Reverse Engineered: The Puebla Cocktail from Applewood

Here’s another case of a restaurant with a stellar—and under-appreciated—cocktail menu. Applewood, which opened in Brooklyn’s Park Slope neighborhood in 2004, is a cozy spot (complete with working fireplace) that specializes in locally sourced ingredients prepared well. But why don’t the six or seven barstools fill up as fast as the tables? Be grateful they don’t, because it means there’s room to try bartender Justin Briggs’ imaginative cocktails.

Briggs, who also tends bar at James in nearby Prospect Heights, has natural instincts for mixology and, unlike many of his peers, will not cut corners for speed or fruity-ness.

I tried the Puebla cocktail last October and quickly went to work recreating it at home. Here’s what I came up with:

2 ozs. Tequila (I used either Cazadores or Herradura)

# Provided information
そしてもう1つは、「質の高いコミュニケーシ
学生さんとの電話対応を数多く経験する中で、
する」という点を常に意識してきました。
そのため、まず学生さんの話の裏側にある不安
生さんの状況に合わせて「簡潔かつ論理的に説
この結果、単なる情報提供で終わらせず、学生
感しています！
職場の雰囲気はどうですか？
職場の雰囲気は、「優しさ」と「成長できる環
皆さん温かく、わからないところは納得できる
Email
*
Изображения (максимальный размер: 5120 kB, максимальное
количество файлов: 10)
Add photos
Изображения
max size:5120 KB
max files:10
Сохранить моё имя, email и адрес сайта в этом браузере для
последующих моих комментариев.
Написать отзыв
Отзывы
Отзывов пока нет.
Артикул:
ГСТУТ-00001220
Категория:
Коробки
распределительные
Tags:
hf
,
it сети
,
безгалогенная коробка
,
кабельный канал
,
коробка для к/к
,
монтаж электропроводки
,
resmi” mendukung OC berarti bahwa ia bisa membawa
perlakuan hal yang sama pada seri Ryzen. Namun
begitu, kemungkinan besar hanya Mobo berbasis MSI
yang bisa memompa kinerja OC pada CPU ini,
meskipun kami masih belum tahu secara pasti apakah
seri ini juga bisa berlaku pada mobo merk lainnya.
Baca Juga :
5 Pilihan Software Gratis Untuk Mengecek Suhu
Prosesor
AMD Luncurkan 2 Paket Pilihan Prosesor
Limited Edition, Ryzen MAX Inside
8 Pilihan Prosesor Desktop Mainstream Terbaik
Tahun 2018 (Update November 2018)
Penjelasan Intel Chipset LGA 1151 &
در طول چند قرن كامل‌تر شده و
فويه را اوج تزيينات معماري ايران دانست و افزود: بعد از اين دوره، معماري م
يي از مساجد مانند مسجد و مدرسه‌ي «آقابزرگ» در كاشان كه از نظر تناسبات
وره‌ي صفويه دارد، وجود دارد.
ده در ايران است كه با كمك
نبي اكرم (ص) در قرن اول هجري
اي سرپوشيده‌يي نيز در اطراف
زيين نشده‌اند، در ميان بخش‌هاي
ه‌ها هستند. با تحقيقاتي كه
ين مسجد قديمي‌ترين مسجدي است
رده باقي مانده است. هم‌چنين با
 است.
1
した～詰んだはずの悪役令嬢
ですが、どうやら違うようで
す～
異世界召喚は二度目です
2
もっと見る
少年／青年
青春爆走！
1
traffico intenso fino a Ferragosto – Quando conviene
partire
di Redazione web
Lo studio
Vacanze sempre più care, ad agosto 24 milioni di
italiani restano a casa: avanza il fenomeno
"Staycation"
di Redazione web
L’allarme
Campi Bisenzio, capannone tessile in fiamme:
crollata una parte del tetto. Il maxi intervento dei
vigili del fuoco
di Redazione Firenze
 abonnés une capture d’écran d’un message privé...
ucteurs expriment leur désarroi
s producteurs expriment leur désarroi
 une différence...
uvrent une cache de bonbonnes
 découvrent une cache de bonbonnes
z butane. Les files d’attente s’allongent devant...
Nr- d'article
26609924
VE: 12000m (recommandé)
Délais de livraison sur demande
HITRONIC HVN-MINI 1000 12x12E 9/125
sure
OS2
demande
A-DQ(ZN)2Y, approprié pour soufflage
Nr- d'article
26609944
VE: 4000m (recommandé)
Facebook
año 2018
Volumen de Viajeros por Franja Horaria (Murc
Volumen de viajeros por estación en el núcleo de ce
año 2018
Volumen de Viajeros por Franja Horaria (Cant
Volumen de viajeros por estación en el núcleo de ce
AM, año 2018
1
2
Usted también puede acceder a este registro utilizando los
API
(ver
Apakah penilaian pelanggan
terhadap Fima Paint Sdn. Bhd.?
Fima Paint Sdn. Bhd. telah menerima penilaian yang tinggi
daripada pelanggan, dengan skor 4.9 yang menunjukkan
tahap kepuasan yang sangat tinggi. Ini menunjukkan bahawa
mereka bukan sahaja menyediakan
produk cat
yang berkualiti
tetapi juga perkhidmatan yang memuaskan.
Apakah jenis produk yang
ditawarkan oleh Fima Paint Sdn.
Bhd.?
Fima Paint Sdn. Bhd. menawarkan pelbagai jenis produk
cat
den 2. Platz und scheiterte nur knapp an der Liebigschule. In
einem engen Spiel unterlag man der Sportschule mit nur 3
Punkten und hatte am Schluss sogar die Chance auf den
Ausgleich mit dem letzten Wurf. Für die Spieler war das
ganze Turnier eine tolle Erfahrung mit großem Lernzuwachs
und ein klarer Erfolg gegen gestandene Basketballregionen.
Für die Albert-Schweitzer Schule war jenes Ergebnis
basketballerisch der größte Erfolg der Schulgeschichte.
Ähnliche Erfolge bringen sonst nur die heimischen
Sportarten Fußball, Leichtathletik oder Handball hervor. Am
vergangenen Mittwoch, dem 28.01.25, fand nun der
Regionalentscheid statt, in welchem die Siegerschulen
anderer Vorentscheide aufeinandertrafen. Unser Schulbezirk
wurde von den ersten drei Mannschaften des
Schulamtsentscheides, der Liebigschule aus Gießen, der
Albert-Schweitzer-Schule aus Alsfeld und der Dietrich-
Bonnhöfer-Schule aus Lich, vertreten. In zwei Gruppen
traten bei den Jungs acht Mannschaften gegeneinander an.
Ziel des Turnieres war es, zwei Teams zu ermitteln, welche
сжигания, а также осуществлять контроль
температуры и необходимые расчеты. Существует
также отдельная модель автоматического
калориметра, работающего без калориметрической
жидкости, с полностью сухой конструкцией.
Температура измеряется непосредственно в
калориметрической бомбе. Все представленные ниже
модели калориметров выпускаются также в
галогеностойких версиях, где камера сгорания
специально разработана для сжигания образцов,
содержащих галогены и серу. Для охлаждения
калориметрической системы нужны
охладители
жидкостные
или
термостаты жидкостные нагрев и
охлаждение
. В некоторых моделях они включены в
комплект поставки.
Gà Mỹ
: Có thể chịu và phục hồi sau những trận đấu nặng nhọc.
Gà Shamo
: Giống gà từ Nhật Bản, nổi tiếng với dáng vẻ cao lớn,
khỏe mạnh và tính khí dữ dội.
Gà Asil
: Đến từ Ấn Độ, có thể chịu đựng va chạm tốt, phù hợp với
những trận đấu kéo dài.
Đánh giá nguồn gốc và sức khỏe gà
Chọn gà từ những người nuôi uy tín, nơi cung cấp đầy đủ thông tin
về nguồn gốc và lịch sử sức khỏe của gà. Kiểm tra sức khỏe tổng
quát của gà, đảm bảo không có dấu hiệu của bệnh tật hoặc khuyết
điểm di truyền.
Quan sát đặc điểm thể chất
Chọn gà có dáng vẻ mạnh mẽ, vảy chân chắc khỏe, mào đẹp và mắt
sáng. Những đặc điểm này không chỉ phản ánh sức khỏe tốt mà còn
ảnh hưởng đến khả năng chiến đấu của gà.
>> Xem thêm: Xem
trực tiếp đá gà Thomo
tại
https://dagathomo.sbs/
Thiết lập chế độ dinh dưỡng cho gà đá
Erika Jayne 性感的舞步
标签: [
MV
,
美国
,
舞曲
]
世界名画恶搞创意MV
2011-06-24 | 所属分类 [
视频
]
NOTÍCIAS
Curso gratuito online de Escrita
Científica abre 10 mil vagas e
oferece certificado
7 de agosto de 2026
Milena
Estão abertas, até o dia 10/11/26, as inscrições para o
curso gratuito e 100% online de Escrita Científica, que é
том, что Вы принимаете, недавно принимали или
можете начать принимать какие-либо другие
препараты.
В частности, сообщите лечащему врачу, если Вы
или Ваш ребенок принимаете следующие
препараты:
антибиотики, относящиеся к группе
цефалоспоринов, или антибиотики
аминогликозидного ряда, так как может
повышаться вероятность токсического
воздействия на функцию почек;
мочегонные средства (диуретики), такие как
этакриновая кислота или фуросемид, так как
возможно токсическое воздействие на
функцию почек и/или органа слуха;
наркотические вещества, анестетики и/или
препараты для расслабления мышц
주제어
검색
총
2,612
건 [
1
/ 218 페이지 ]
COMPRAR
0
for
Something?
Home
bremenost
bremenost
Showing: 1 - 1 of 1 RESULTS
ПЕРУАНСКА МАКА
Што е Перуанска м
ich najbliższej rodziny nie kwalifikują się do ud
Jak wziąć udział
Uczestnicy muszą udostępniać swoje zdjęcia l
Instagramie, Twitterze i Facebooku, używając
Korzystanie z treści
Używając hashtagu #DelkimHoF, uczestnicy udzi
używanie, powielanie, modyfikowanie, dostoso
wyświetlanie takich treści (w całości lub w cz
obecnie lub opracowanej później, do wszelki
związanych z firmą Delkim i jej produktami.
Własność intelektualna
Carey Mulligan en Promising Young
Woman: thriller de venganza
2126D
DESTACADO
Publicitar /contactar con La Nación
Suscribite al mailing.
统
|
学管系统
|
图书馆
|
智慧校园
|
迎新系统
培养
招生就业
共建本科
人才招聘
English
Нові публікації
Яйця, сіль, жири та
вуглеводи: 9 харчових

# Required action
Reproduce the passage of the Puebla cocktail article starting with "Briggs, who also" and going on through "speed or fruity-ness.". The entries above are separate material and have no connection to the Puebla cocktail article.

# Result of the exercise
Briggs, who also tends bar at James in nearby Prospect Heights, has natural instincts for mixology and, unlike many of his peers, will not cut corners for speed or fruity-ness.